# Help get rid of go.mail.ru



## Compequip

Hey guys, I d/l a mod. for WOT on a Russian server.  Ever since I get this go.mail.ru crap.  It looks like google in Russian.  I deleted all the files from my control panel and did a search and got rid of what I could.  I run IE9 and I did a search, but here lies my issue.  I go into IE9 properties, programs, manage add ons, search providers and I see this Russian search engine @#$%@mail.ru and I can't get rid of it.  I highlight it or right click and nothing.  On the other search engines like bing or yahoo, you can click on the icon and then on the bottom click remove.  Is there something else I can do?  Help, this is my fault and shouldn't have did the Russian server garbage.  Thanks


----------



## johnb35

If the russian addon is set for default you can't remove it until you set bing or yahoo to default and then you can remove it.  So basically, click on bing or yahoo and then click on set as default.  Then click on the russian one and click on remove.


----------



## Compequip

johnb35 said:


> If the russion addon is set for default you can't remove it until you set bing or bing to default and then you can remove it.  So basically, click on bing or yahoo and then click on set as default.  Then click on the russian one and click on remove.
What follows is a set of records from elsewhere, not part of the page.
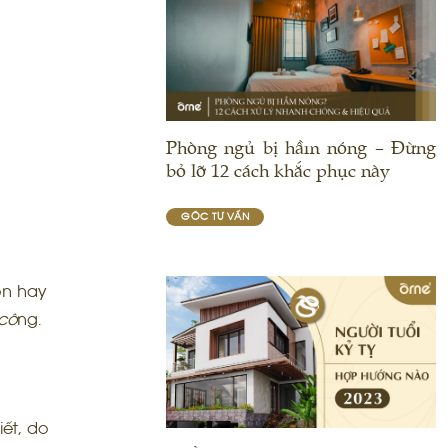
Phòng ngủ bị hầm nóng – Đừng
bỏ lỡ 12 cách khắc phục này
GÓC TƯ VẤN
n hay
cô
ng.
ết, do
Thank you, I didn't even see the default listed there.  That's what it was, :good:.  I went everywhere to delete it.  I ran Malwarebytes and Superantispyware, Super did find .ru adware cookies.  I think it's all gone now, again thanks John......


----------



## johnb35

Your welcome.  Even though I just reread what I typed and seen that I made some typing errors and had to edit the post.  I'm still not awake. lol


----------